The way we choose to behave sexually is as individual and as diverse as we are. Sexuality, taken in its broadest definition, is a term used to communicate the way we go about defining and expressing ourselves as sexual beings. Included within this definition is how we choose to express that sexuality and the choice(s) of sexual partner we may have made.
Fortunately or unfortunately, our sexuality doesn’t fall into neat categories and is not understood by straightforward labels – for instance LGBT (Lesbian, Gay, Bisexual and Transgender). Instead, it is a rich and complex area of our experience as human beings.
Discussions around sexuality have come to have a more limited meaning than that described above: in that sexuality is often defined by whether our sexual partners are of the same or the opposite gender to us. Attempting to fit such diverse experiences into three or four simple labels can be problematic for some, whilst also offering others a sense of identity and shared experience.
For many individuals who are questioning their sexuality or considering coming out, the landscape in the UK can appear easier than it has done in the past. There are increasngly diverse sexualities within popular culture, many employers embrace equal opportunities policies and Pride festivals across the country are embraced by individuals across the sexual spectrum.
Embracing our sexuality
Despite all of this, undersatanding, accepting and embracing your sexuality can involve a period of uncertainty and change. Whilst our sexuality is often formed in our younger years, it can take many of us until later life to truly embrace who we are.
In addition to self-acceptance, there is still a widespread ignorance that might impact your life in other harmful ways. Issues such as homophobia and transphobia are still forms of discrimination that we might experience today. Some experience physical abuse or emotional abuse when they come out - from strangers or loved ones - and feel like they don't have anyone to turn to.
This kind of isolation might make you feel like you can't be yourself, conflicted with your own identity, lonely and in fear. Without the ability to confide in others, it can feel like you're trapped in a cage and unable to break free. This mental prison can be as dehabilitating as any other. This is why it's important to get help in other ways if you can - through counselling for example. Whether you are struggling to cope with discrimation after coming out, or are struggling with self-acceptance, talking to someone can help.

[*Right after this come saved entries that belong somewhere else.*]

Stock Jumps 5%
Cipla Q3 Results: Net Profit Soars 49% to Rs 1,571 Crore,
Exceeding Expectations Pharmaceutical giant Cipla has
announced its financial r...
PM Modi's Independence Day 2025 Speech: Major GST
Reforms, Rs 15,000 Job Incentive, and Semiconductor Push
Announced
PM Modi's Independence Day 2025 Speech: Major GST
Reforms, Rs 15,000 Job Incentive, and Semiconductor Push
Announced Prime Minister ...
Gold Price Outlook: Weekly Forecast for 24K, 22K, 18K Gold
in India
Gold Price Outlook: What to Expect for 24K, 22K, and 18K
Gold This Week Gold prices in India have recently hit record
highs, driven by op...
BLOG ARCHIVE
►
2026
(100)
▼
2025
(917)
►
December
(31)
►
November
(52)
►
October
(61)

Counselling for issues surrounding sexuality
Counsellors at The Hope Street Centre have witnessed the liberation that can come from individuals recognising and accepting their sexuality. If you are currently in the process of questioning your sexuality, you might find that counselling gives you the opportunity to explore your feelings in a safe, non judgemental environment. In the meatime, if you are considering beginning the process of coming out, you might wish to consider the following:
• Choose people to come out to first who you know will be understanding
• Only tell people when you are ready, and remember that not everyone has to know!
• Pick a time when you know you won’t be rushed, and be prepared to answer some questions
• If you are concerned about the reaction of certain people, consider writing to them.
• Don’t apologise. Should you experience a bad reaction, remember that you aren’t responsible for it. The way an individual reacts is their responsibility.